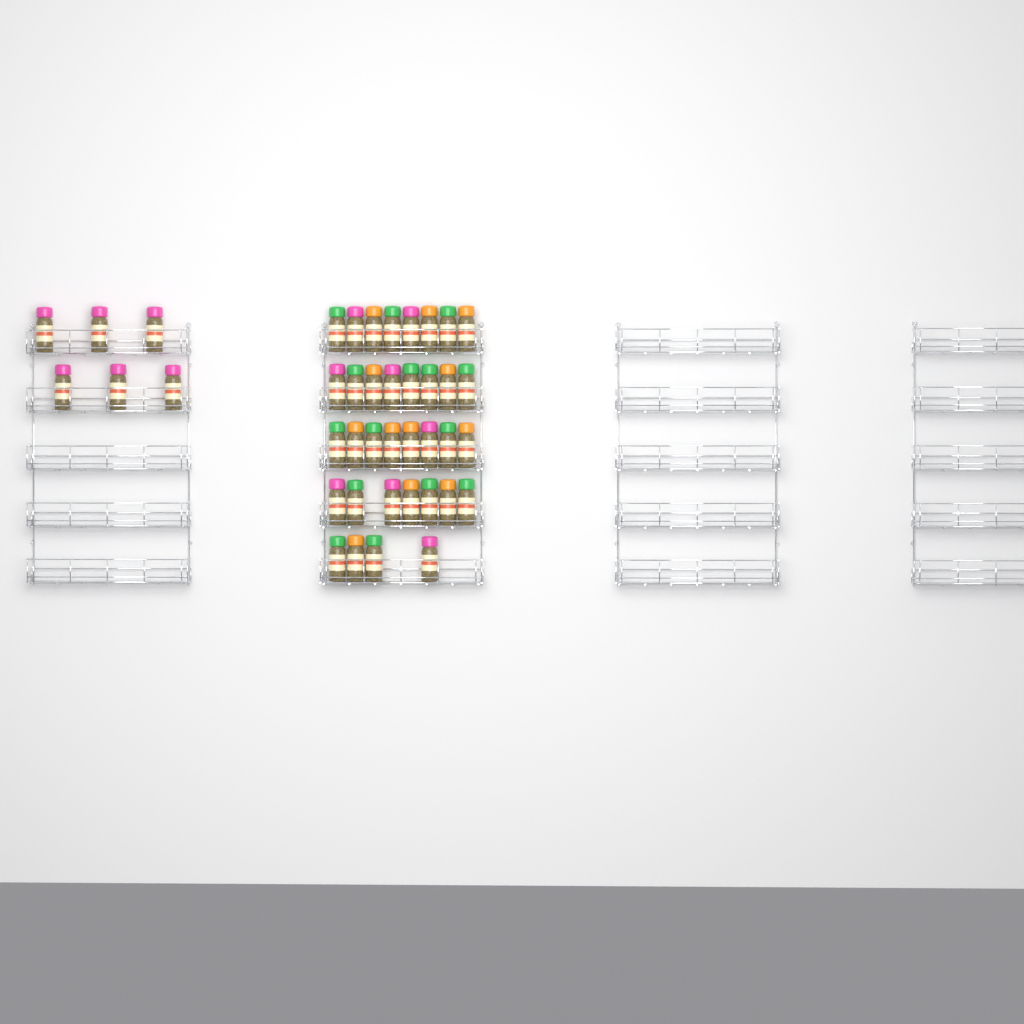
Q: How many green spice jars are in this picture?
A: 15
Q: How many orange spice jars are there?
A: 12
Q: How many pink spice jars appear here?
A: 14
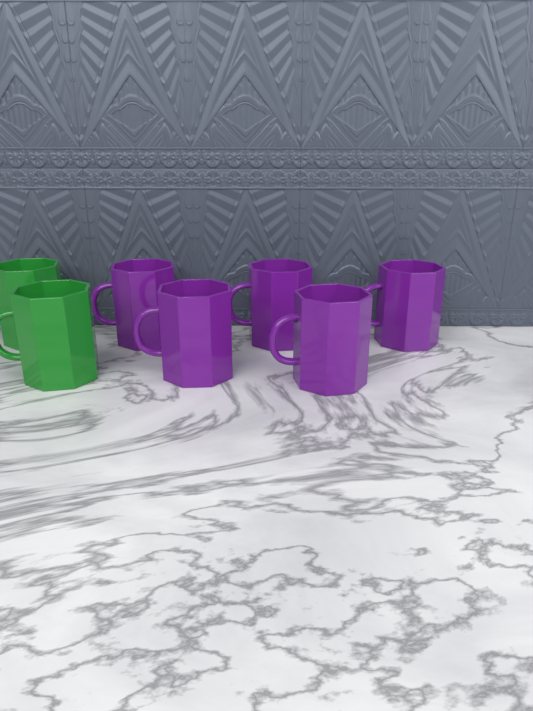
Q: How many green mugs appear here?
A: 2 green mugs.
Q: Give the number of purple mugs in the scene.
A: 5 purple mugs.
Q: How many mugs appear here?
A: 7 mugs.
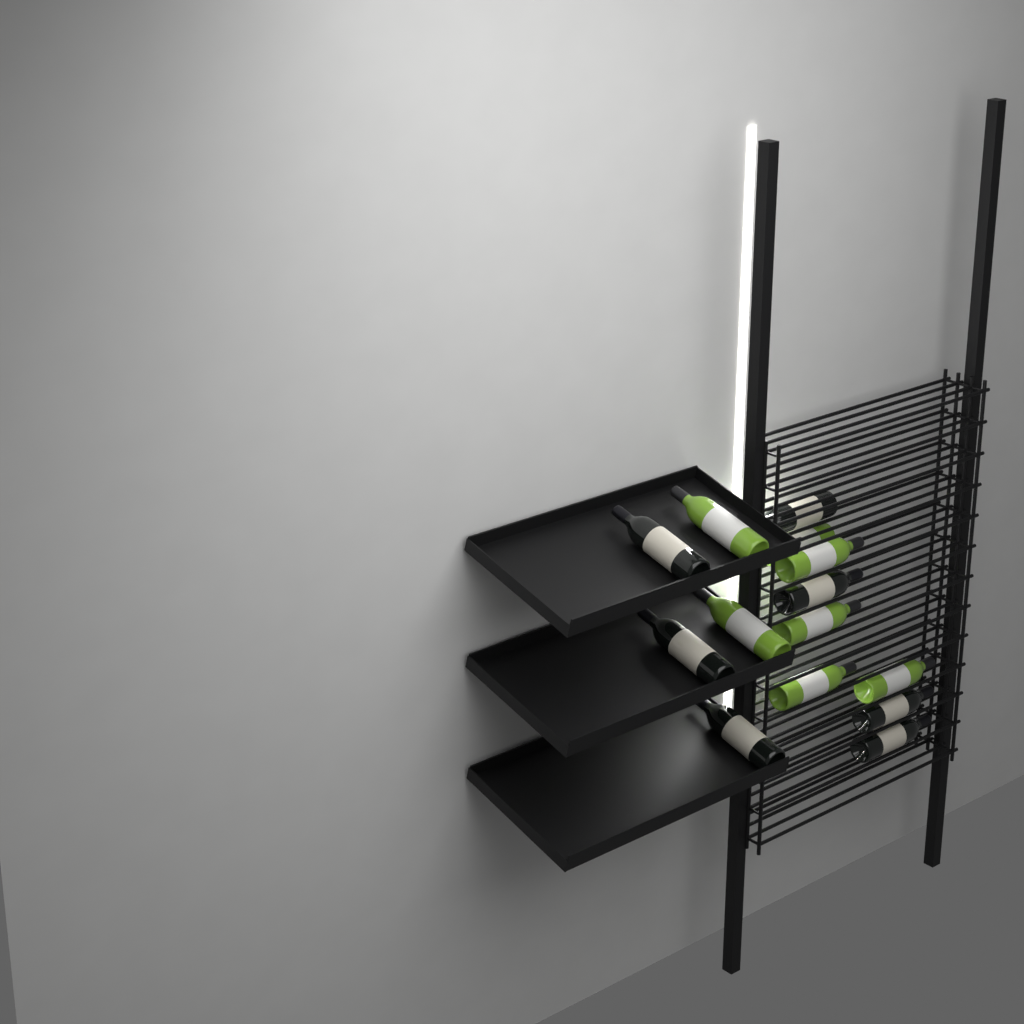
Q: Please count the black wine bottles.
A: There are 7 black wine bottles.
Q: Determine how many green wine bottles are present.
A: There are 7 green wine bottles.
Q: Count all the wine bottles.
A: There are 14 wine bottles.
-------------------------
Copy out all the rows above word for word, omitting the pictures.

• Task result
Q: How many green spice jars are in this picture?
A: 15
Q: How many orange spice jars are there?
A: 12
Q: How many pink spice jars appear here?
A: 14
Q: How many green mugs appear here?
A: 2 green mugs.
Q: Give the number of purple mugs in the scene.
A: 5 purple mugs.
Q: How many mugs appear here?
A: 7 mugs.
Q: Please count the black wine bottles.
A: There are 7 black wine bottles.
Q: Determine how many green wine bottles are present.
A: There are 7 green wine bottles.
Q: Count all the wine bottles.
A: There are 14 wine bottles.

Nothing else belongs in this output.